Lamiums are a very useful type of ground cover. In many shades including white, pink, red and even yellow, they flourish under trees and in deep shade and poor soil especially the yellow form which still has Archangel in its name. Although apparently a distant member of the nettle family they do not sting but spread easily through seed or roots systems and provide colour from early Spring until late Summer.
Early spring when the lamiums begin to flower is also the time the song thrush should begin to sing.

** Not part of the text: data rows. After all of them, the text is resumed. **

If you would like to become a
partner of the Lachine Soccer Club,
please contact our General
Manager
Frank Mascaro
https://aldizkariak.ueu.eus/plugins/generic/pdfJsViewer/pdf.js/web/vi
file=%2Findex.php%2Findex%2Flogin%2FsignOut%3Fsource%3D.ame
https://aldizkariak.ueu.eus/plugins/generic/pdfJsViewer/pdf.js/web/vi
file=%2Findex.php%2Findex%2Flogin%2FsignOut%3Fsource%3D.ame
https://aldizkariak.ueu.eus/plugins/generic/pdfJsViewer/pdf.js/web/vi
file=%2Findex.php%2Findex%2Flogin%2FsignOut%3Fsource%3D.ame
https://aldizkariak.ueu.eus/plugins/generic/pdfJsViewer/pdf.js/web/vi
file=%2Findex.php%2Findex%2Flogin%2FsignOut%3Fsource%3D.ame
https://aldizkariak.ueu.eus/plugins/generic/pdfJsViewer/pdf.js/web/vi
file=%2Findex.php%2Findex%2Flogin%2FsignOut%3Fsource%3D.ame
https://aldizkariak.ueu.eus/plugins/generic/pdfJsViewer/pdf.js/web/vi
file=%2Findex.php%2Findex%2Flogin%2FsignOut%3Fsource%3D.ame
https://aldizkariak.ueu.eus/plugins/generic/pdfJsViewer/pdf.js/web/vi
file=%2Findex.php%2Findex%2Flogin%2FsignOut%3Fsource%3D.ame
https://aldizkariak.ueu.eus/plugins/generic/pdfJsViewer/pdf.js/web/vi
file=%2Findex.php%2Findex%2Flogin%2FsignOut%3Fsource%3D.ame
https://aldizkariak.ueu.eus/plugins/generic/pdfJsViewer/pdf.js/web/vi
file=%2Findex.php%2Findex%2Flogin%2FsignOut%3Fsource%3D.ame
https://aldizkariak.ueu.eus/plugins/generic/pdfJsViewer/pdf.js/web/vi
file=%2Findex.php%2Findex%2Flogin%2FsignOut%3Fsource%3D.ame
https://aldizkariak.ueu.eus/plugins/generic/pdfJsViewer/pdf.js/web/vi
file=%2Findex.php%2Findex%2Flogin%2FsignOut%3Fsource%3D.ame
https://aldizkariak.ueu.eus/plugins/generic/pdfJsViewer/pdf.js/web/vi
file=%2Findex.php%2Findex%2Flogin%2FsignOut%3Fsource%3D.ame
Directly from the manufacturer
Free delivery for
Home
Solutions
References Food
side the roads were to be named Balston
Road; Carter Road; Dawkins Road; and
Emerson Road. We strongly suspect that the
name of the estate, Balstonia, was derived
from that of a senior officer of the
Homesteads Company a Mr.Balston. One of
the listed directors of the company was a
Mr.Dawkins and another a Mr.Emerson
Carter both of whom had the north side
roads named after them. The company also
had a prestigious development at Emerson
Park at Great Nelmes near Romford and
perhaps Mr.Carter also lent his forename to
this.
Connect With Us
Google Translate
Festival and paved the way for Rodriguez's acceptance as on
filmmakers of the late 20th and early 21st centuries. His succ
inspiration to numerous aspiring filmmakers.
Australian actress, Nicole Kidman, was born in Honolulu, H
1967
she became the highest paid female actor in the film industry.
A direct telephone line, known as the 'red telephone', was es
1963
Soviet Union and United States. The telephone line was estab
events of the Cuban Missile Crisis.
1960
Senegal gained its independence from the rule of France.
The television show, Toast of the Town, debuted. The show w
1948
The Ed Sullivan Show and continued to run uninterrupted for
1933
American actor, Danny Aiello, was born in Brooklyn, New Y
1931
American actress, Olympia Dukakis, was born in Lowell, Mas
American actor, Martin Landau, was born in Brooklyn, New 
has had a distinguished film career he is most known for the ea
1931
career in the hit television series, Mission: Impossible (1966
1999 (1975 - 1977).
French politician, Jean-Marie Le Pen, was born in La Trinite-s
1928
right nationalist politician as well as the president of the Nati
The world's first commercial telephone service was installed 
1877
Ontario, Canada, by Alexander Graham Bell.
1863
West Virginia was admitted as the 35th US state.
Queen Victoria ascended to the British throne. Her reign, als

The stinging nettle is actually from the urtica family and therefore is a different plant and has numerous health benefits according to many including being:
diuretic, astringent, pectoral, anodyne, tonic, rubefacient, styptic, anthelmintic, nutritive, hermetic, anti-rheumatic, anti-allergenic, decongestant, expectorant, anti-spasmodic, and anti-histamine, anti-lithic/lithotrophic, herpetic, galactagogue, and an anti-histamine. – See more at: http://naturalsociety.com/29-nettle-tea-benefits-health-herb/#sthash.YcmiD6Uk.dpuf
Aaron Hill [1685-1750] says in his Verses Written on a Window in Scotland:
Tender-handed stroke a nettle,
And it stings you for your pains;
Grasp it like a man of mettle,
And it soft as silk remains
Traditionally the silk aspect relates to the fact that you can make a cloth out of nettle fibres – see http://nettlecraft.com/Nettle_Fibres.php. You need to ‘rett’ the nettles, that is soak for a very long time in order to remove the fibre but the resulting cloth is similar to linen.

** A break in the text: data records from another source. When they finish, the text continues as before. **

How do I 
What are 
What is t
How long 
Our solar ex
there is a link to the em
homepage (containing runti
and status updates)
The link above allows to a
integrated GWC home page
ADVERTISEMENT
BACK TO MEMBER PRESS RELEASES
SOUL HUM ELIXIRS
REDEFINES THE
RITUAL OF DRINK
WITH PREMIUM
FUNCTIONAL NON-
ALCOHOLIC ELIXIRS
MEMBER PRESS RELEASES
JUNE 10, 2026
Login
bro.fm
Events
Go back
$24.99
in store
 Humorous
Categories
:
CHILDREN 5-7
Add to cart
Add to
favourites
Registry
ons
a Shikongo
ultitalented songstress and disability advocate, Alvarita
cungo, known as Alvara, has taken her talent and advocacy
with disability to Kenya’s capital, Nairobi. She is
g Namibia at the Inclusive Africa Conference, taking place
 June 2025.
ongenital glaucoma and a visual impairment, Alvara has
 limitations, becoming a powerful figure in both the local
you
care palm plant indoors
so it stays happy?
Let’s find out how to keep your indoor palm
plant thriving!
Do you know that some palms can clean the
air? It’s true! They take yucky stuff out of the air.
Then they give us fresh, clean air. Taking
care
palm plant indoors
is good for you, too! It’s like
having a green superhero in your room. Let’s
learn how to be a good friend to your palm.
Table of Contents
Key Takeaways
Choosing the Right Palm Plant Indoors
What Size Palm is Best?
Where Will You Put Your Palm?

Lamiums are not noted for any health benefits and so are usually cultivated only for their grand cover.
My Almanack for the 19th January says that in 1640 John Parkinson wrote in his Theatrum Botanicum that:
The Dead Nettle or Achangell. ..The flowers of the white Archangells are preserved or conserved daily to be used to stay the whites, and those of the red to stay the reds in women, and is thought good to drive away melancholy, and to quicken the spirits.